__EXERCISE BRIEF__: Apart from the pictures, write out all the records exactly.
*** Opening of EXTRACTED RECORDS ***
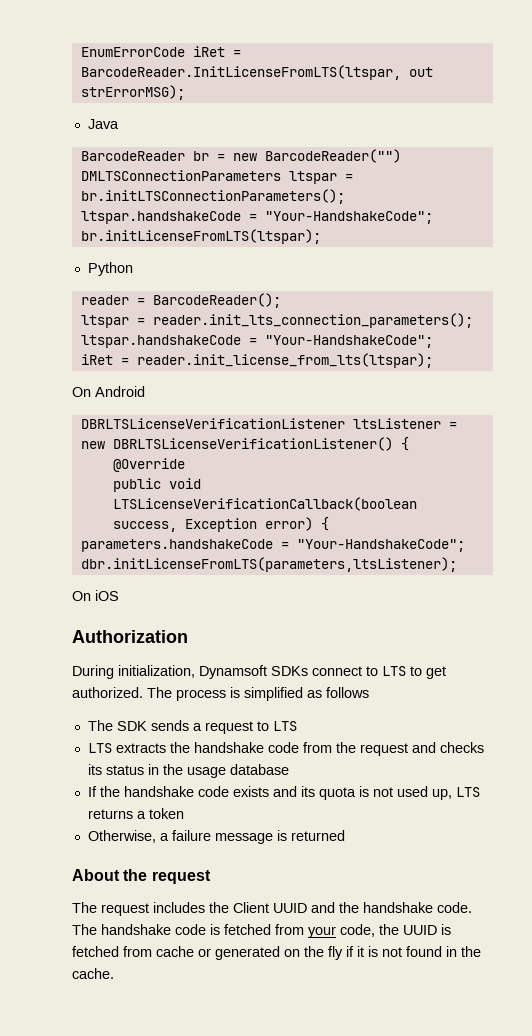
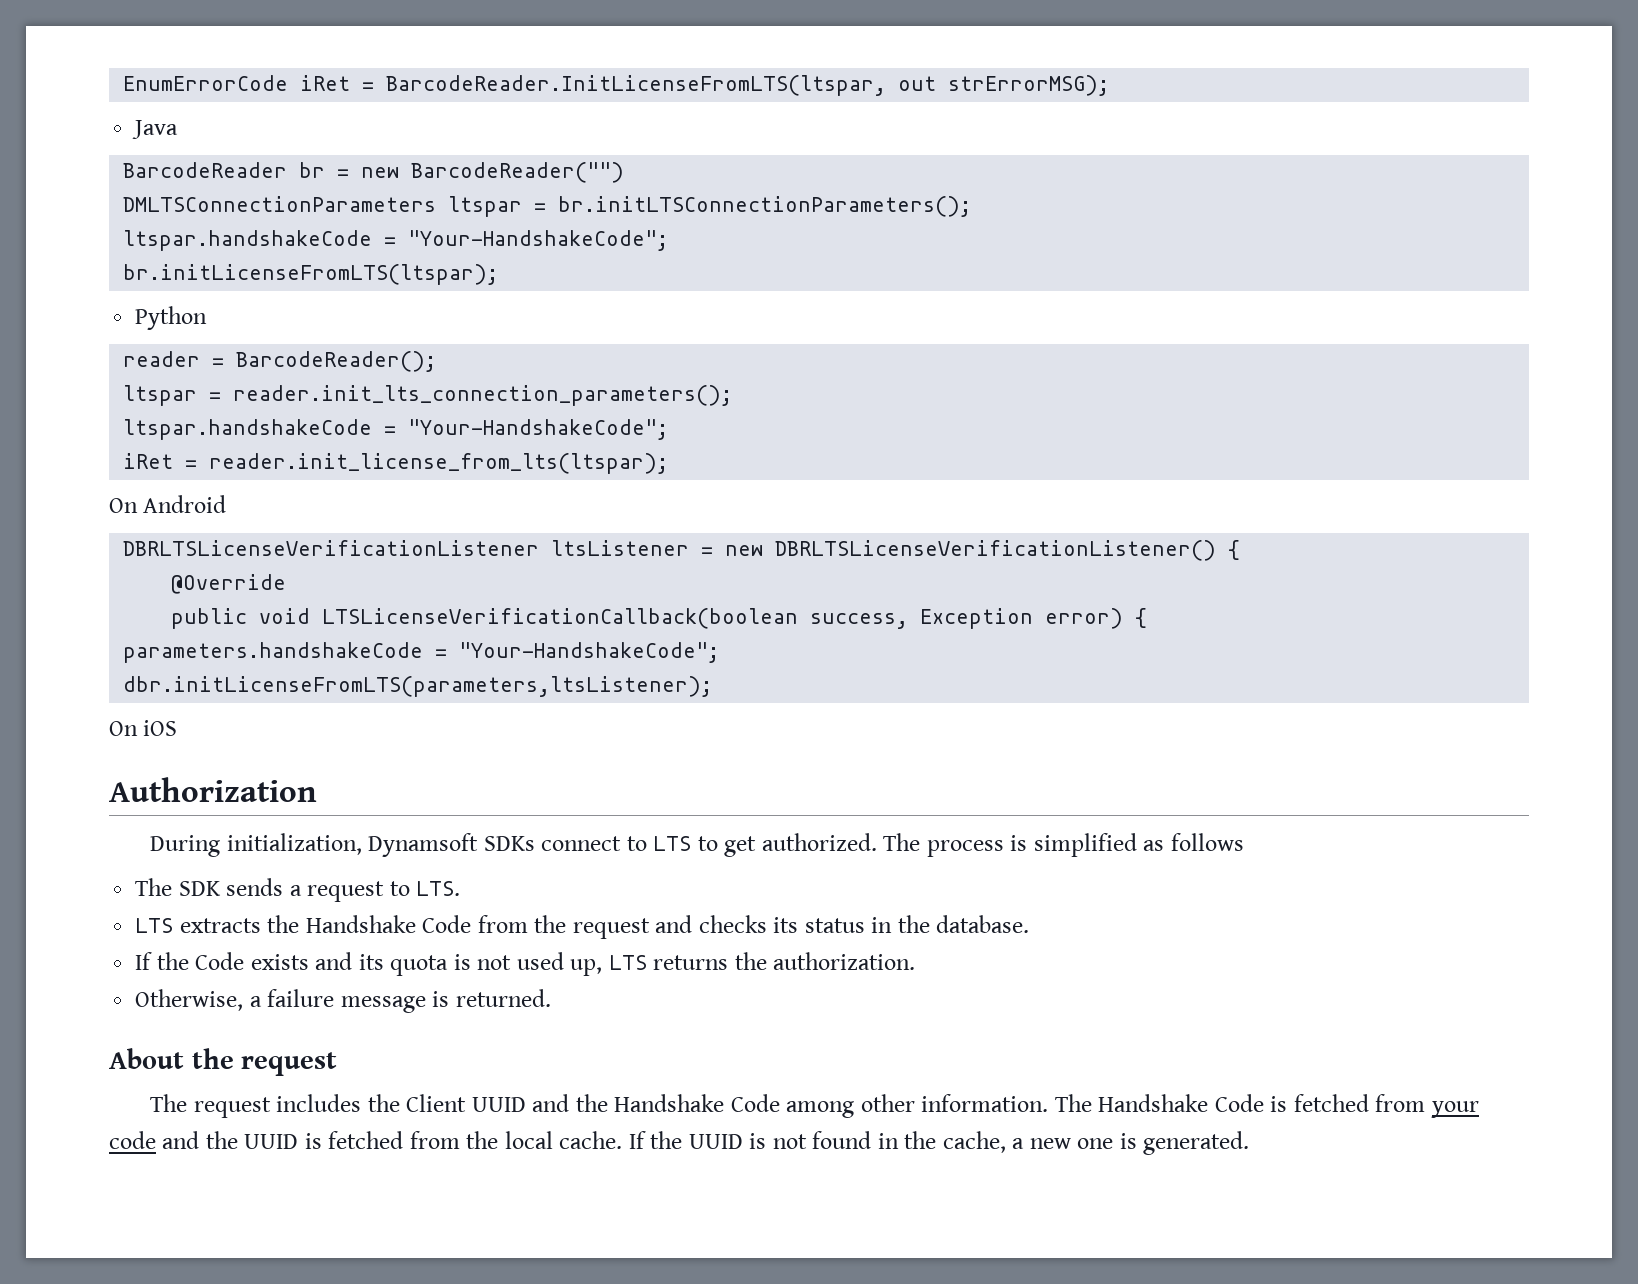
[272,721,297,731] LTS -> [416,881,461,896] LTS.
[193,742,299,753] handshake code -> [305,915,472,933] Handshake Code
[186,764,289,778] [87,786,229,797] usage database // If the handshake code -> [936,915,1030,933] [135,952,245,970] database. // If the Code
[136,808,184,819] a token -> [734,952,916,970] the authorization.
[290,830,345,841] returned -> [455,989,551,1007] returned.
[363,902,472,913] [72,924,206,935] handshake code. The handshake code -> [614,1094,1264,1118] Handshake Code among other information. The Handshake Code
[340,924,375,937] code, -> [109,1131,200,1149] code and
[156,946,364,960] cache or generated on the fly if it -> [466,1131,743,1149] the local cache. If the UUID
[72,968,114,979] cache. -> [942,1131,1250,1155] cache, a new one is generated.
*** Close of EXTRACTED RECORDS ***
__ANSWER SPACE__:
[272,721,297,731] LTS -> [416,881,461,896] LTS.
[193,742,299,753] handshake code -> [305,915,472,933] Handshake Code
[186,764,289,778] [87,786,229,797] usage database // If the handshake code -> [936,915,1030,933] [135,952,245,970] database. // If the Code
[136,808,184,819] a token -> [734,952,916,970] the authorization.
[290,830,345,841] returned -> [455,989,551,1007] returned.
[363,902,472,913] [72,924,206,935] handshake code. The handshake code -> [614,1094,1264,1118] Handshake Code among other information. The Handshake Code
[340,924,375,937] code, -> [109,1131,200,1149] code and
[156,946,364,960] cache or generated on the fly if it -> [466,1131,743,1149] the local cache. If the UUID
[72,968,114,979] cache. -> [942,1131,1250,1155] cache, a new one is generated.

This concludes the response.